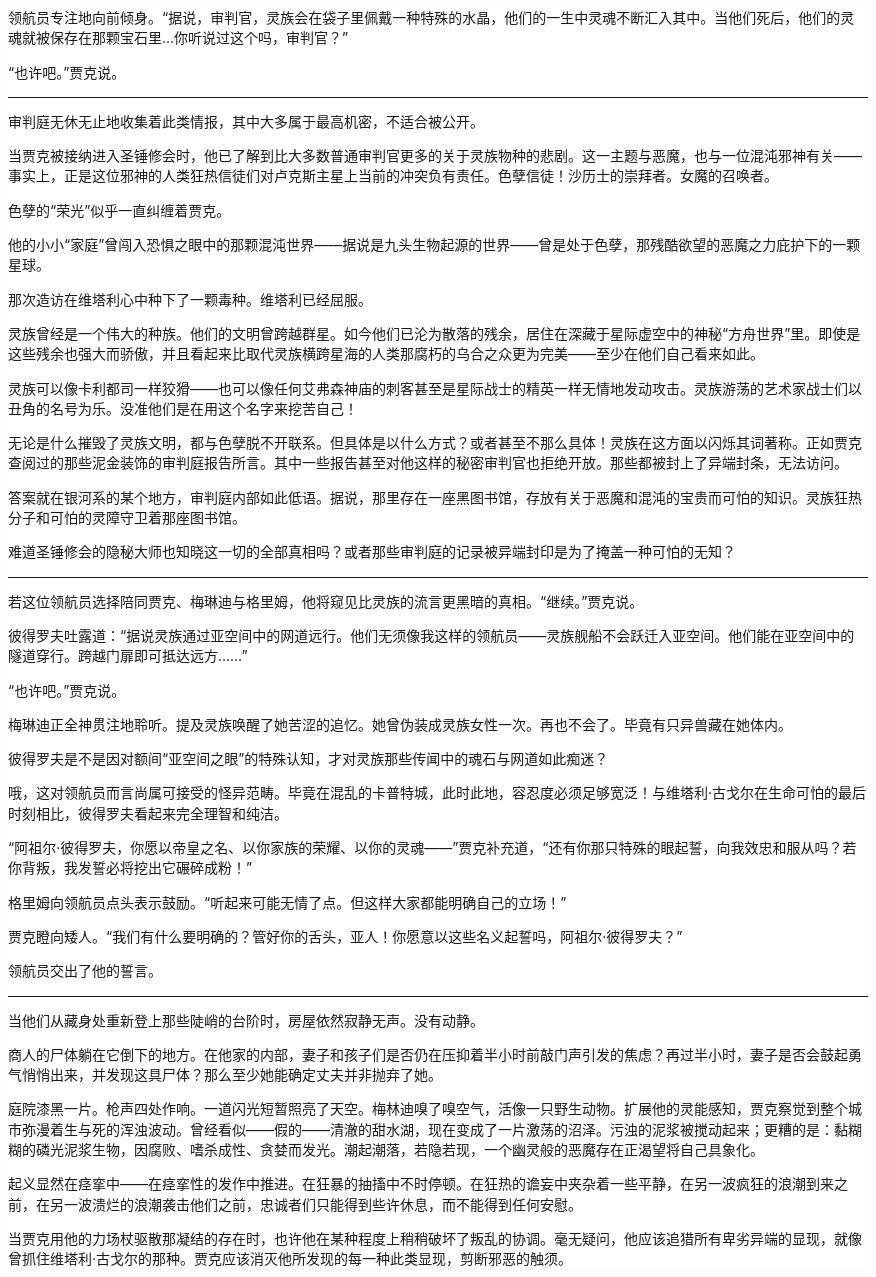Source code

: 领航员专注地向前倾身。“据说，审判官，灵族会在袋子里佩戴一种特殊的水晶，他们的一生中灵魂不断汇入其中。当他们死后，他们的灵魂就被保存在那颗宝石里...你听说过这个吗，审判官？”

“也许吧。”贾克说。

---

审判庭无休无止‌地收集着此类情报，其中大多属于最高机密，不适合被公开。

当贾克被接纳进入圣锤修会‌时，他已了解到比大多数普通审判官更多的关于灵族物种的悲剧。这一主题与恶魔，也与一位混沌邪神有关——事实上，正是这位邪神的人类狂热信徒们对卢克斯主星上当前的冲突负有责任。‌色孽信徒‌！沙历士的崇拜者。女魔的召唤者。

色孽的“荣光”似乎一直纠缠着贾克。

他的小小“家庭”曾闯入恐惧之眼中的那颗混沌世界——据说是九头生物起源的世界——曾是处于色孽，那残酷欲望的恶魔之力庇护下的一颗星球。

那次造访在维塔利心中种下了一颗毒种。维塔利已经屈服。

灵族曾经是一个伟大的种族。他们的文明曾跨越群星。如今他们已沦为散落的残余，居住在深藏于星际虚空中的神秘“方舟世界”里。即使是这些残余也强大而骄傲，并且看起来比取代灵族横跨星海的人类那腐朽的乌合之众更为完美——至少在他们自己看来如此。

灵族可以像卡利都司一样狡猾——也可以像任何艾弗森神庙的刺客甚至是星际战士的精英一样无情地发动攻击。灵族游荡的艺术家战士们以‌丑角‌的名号为乐。没准他们是在用这个名字来挖苦自己！

无论是什么摧毁了灵族文明，都与色孽脱不开联系。但具体是以什么方式？或者甚至不那么具体！灵族在这方面以闪烁其词著称。正如贾克查阅过的那些泥金装饰的审判庭报告所言。其中一些报告甚至对他这样的秘密审判官也拒绝开放。那些都被封上了异端封条，无法访问。

答案就在银河系的某个地方，审判庭内部如此低语。据说，那里存在一座‌黑图书馆‌，存放有关于恶魔和混沌的宝贵而可怕的知识。灵族狂热分子和可怕的灵障守卫着那座图书馆。

难道圣锤修会的隐秘大师也知晓这一切的全部真相吗？或者那些审判庭的记录被异端封印是为了掩盖一种可怕的‌无知‌？

---

若这位领航员选择陪同贾克、梅琳迪与格里姆，他将窥见比灵族的流言更黑暗的真相。“继续。”贾克说。

彼得罗夫吐露道：“据说灵族通过亚空间中的网道远行。他们无须像我这样的领航员——灵族舰船不会跃迁入亚空间。他们能在亚空间中的隧道穿行。跨越门扉即可抵达远方……”

“也许吧。”贾克说。

梅琳迪正全神贯注地聆听。提及灵族唤醒了她苦涩的追忆。她曾伪装成灵族女性一次。再也不会了。毕竟有只异兽藏在她体内。

彼得罗夫是不是因对额间“亚空间之眼”的特殊认知，才对灵族那些传闻中的魂石与网道如此痴迷？

哦，这对领航员而言尚属可接受的怪异范畴。毕竟在混乱的卡普特城，此时此地，容忍度必须足够宽泛！与维塔利·古戈尔在生命可怕的最后时刻相比，彼得罗夫看起来完全理智和纯洁。

“阿祖尔·彼得罗夫，你愿以帝皇之名、以你家族的荣耀、以你的灵魂——”贾克补充道，“还有你那只特殊的眼起誓，向我效忠和服从吗？若你背叛，我发誓必将挖出它碾碎成粉！”

格里姆向领航员点头表示鼓励。“听起来可能无情了点。但这样大家都能明确自己的立场！”

贾克瞪向矮人。“我们有什么要明确的？管好你的舌头，亚人！你愿意以这些名义起誓吗，阿祖尔·彼得罗夫？”

领航员交出了他的誓言。

---

‌当他们从藏身处重新登上那些陡峭的台阶时，房屋依然寂静无声。没有动静。

商人的尸体躺在它倒下的地方。‌在他家的内部，妻子和孩子们是否仍在压抑着半小时前敲门声引发的焦虑？再过半小时，妻子是否会鼓起勇气悄悄出来，并发现这具尸体？那么至少她能确定丈夫并非抛弃了她。

庭院漆黑一片。枪声四处作响。一道闪光短暂照亮了天空。‌‌梅林迪嗅了嗅空气，活像一只野生动物。扩展他的灵能感知，贾克察觉到整个城市弥漫着生与死的浑浊波动。曾经看似——假的——清澈的甜水湖，现在变成了一片激荡的沼泽。污浊的泥浆被搅动起来；更糟的是：黏糊糊的磷光泥浆生物，因腐败、嗜杀成性、贪婪而发光。潮起潮落，若隐若现，一个幽灵般的恶魔存在正渴望将自己具象化。

‌起义显然在痉挛中——在痉挛性的发作中推进。在狂暴的抽搐中不时停顿。在狂热的谵妄中夹杂着一些平静，在另一波疯狂的浪潮到来之前，在另一波溃烂的浪潮袭击他们之前，忠诚者们只能得到些许休息，而不能得到任何安慰。‌

‌当贾克用他的力场杖驱散那凝结的存在时，也许他在某种程度上稍稍破坏了叛乱的协调。毫无疑问，他应该追猎所有卑劣异端的显现，就像曾抓住维塔利·古戈尔的那种。贾克应该消灭他所发现的每一种此类显现，剪断邪恶的触须。
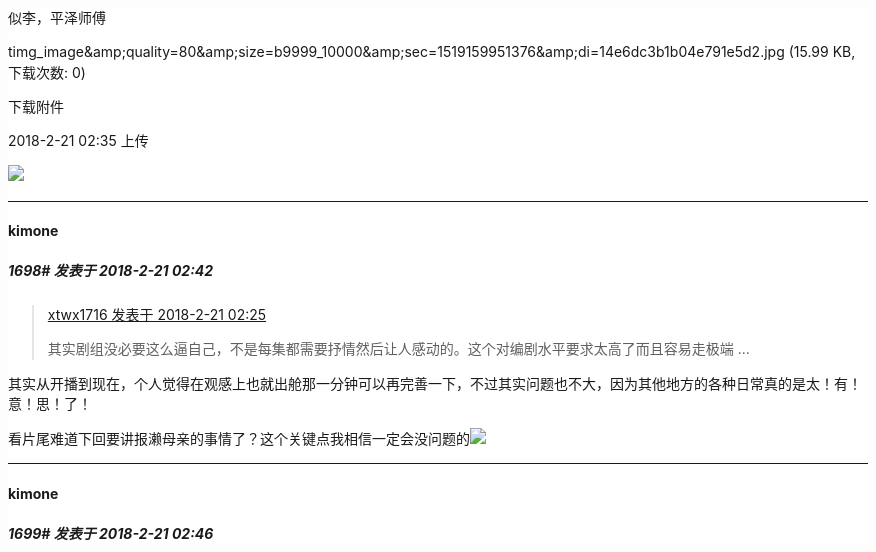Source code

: 


似李，平泽师傅






timg_image&amp;amp;quality=80&amp;amp;size=b9999_10000&amp;amp;sec=1519159951376&amp;amp;di=14e6dc3b1b04e791e5d2.jpg
(15.99 KB, 下载次数: 0)




下载附件


2018-2-21 02:35 上传









<img src="https://img.saraba1st.com/forum/201802/21/023538r56ikkck7kk5568n.jpg" referrerpolicy="no-referrer">












*****

####  kimone  
##### 1698#       发表于 2018-2-21 02:42



<blockquote><a href="httphttps://bbs.saraba1st.com/2b/forum.php?mod=redirect&amp;goto=findpost&amp;pid=38618605&amp;ptid=1572422" target="_blank">xtwx1716 发表于 2018-2-21 02:25</a>

其实剧组没必要这么逼自己，不是每集都需要抒情然后让人感动的。这个对编剧水平要求太高了而且容易走极端 ...</blockquote>
其实从开播到现在，个人觉得在观感上也就出舱那一分钟可以再完善一下，不过其实问题也不大，因为其他地方的各种日常真的是太！有！意！思！了！


看片尾难道下回要讲报濑母亲的事情了？这个关键点我相信一定会没问题的<img src="https://static.saraba1st.com/image/smiley/face2017/185.png" referrerpolicy="no-referrer">







*****

####  kimone  
##### 1699#       发表于 2018-2-21 02:46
==========
REQUIRED WORK: Copy each line of the records precisely and drop any images they hold.

YOUR RESPONSE:
Source code

: 领航员专注地向前倾身。“据说，审判官，灵族会在袋子里佩戴一种特殊的水晶，他们的一生中灵魂不断汇入其中。当他们死后，他们的灵魂就被保存在那颗宝石里...你听说过这个吗，审判官？”

“也许吧。”贾克说。

---

审判庭无休无止‌地收集着此类情报，其中大多属于最高机密，不适合被公开。

当贾克被接纳进入圣锤修会‌时，他已了解到比大多数普通审判官更多的关于灵族物种的悲剧。这一主题与恶魔，也与一位混沌邪神有关——事实上，正是这位邪神的人类狂热信徒们对卢克斯主星上当前的冲突负有责任。‌色孽信徒‌！沙历士的崇拜者。女魔的召唤者。

色孽的“荣光”似乎一直纠缠着贾克。

他的小小“家庭”曾闯入恐惧之眼中的那颗混沌世界——据说是九头生物起源的世界——曾是处于色孽，那残酷欲望的恶魔之力庇护下的一颗星球。

那次造访在维塔利心中种下了一颗毒种。维塔利已经屈服。

灵族曾经是一个伟大的种族。他们的文明曾跨越群星。如今他们已沦为散落的残余，居住在深藏于星际虚空中的神秘“方舟世界”里。即使是这些残余也强大而骄傲，并且看起来比取代灵族横跨星海的人类那腐朽的乌合之众更为完美——至少在他们自己看来如此。

灵族可以像卡利都司一样狡猾——也可以像任何艾弗森神庙的刺客甚至是星际战士的精英一样无情地发动攻击。灵族游荡的艺术家战士们以‌丑角‌的名号为乐。没准他们是在用这个名字来挖苦自己！

无论是什么摧毁了灵族文明，都与色孽脱不开联系。但具体是以什么方式？或者甚至不那么具体！灵族在这方面以闪烁其词著称。正如贾克查阅过的那些泥金装饰的审判庭报告所言。其中一些报告甚至对他这样的秘密审判官也拒绝开放。那些都被封上了异端封条，无法访问。

答案就在银河系的某个地方，审判庭内部如此低语。据说，那里存在一座‌黑图书馆‌，存放有关于恶魔和混沌的宝贵而可怕的知识。灵族狂热分子和可怕的灵障守卫着那座图书馆。

难道圣锤修会的隐秘大师也知晓这一切的全部真相吗？或者那些审判庭的记录被异端封印是为了掩盖一种可怕的‌无知‌？

---

若这位领航员选择陪同贾克、梅琳迪与格里姆，他将窥见比灵族的流言更黑暗的真相。“继续。”贾克说。

彼得罗夫吐露道：“据说灵族通过亚空间中的网道远行。他们无须像我这样的领航员——灵族舰船不会跃迁入亚空间。他们能在亚空间中的隧道穿行。跨越门扉即可抵达远方……”

“也许吧。”贾克说。

梅琳迪正全神贯注地聆听。提及灵族唤醒了她苦涩的追忆。她曾伪装成灵族女性一次。再也不会了。毕竟有只异兽藏在她体内。

彼得罗夫是不是因对额间“亚空间之眼”的特殊认知，才对灵族那些传闻中的魂石与网道如此痴迷？

哦，这对领航员而言尚属可接受的怪异范畴。毕竟在混乱的卡普特城，此时此地，容忍度必须足够宽泛！与维塔利·古戈尔在生命可怕的最后时刻相比，彼得罗夫看起来完全理智和纯洁。

“阿祖尔·彼得罗夫，你愿以帝皇之名、以你家族的荣耀、以你的灵魂——”贾克补充道，“还有你那只特殊的眼起誓，向我效忠和服从吗？若你背叛，我发誓必将挖出它碾碎成粉！”

格里姆向领航员点头表示鼓励。“听起来可能无情了点。但这样大家都能明确自己的立场！”

贾克瞪向矮人。“我们有什么要明确的？管好你的舌头，亚人！你愿意以这些名义起誓吗，阿祖尔·彼得罗夫？”

领航员交出了他的誓言。

---

‌当他们从藏身处重新登上那些陡峭的台阶时，房屋依然寂静无声。没有动静。

商人的尸体躺在它倒下的地方。‌在他家的内部，妻子和孩子们是否仍在压抑着半小时前敲门声引发的焦虑？再过半小时，妻子是否会鼓起勇气悄悄出来，并发现这具尸体？那么至少她能确定丈夫并非抛弃了她。

庭院漆黑一片。枪声四处作响。一道闪光短暂照亮了天空。‌‌梅林迪嗅了嗅空气，活像一只野生动物。扩展他的灵能感知，贾克察觉到整个城市弥漫着生与死的浑浊波动。曾经看似——假的——清澈的甜水湖，现在变成了一片激荡的沼泽。污浊的泥浆被搅动起来；更糟的是：黏糊糊的磷光泥浆生物，因腐败、嗜杀成性、贪婪而发光。潮起潮落，若隐若现，一个幽灵般的恶魔存在正渴望将自己具象化。

‌起义显然在痉挛中——在痉挛性的发作中推进。在狂暴的抽搐中不时停顿。在狂热的谵妄中夹杂着一些平静，在另一波疯狂的浪潮到来之前，在另一波溃烂的浪潮袭击他们之前，忠诚者们只能得到些许休息，而不能得到任何安慰。‌

‌当贾克用他的力场杖驱散那凝结的存在时，也许他在某种程度上稍稍破坏了叛乱的协调。毫无疑问，他应该追猎所有卑劣异端的显现，就像曾抓住维塔利·古戈尔的那种。贾克应该消灭他所发现的每一种此类显现，剪断邪恶的触须。
Source code

: 


似李，平泽师傅






timg_image&amp;amp;quality=80&amp;amp;size=b9999_10000&amp;amp;sec=1519159951376&amp;amp;di=14e6dc3b1b04e791e5d2.jpg
(15.99 KB, 下载次数: 0)




下载附件


2018-2-21 02:35 上传









<img src="https://img.saraba1st.com/forum/201802/21/023538r56ikkck7kk5568n.jpg" referrerpolicy="no-referrer">












*****

####  kimone  
##### 1698#       发表于 2018-2-21 02:42



<blockquote><a href="httphttps://bbs.saraba1st.com/2b/forum.php?mod=redirect&amp;goto=findpost&amp;pid=38618605&amp;ptid=1572422" target="_blank">xtwx1716 发表于 2018-2-21 02:25</a>

其实剧组没必要这么逼自己，不是每集都需要抒情然后让人感动的。这个对编剧水平要求太高了而且容易走极端 ...</blockquote>
其实从开播到现在，个人觉得在观感上也就出舱那一分钟可以再完善一下，不过其实问题也不大，因为其他地方的各种日常真的是太！有！意！思！了！


看片尾难道下回要讲报濑母亲的事情了？这个关键点我相信一定会没问题的<img src="https://static.saraba1st.com/image/smiley/face2017/185.png" referrerpolicy="no-referrer">







*****

####  kimone  
##### 1699#       发表于 2018-2-21 02:46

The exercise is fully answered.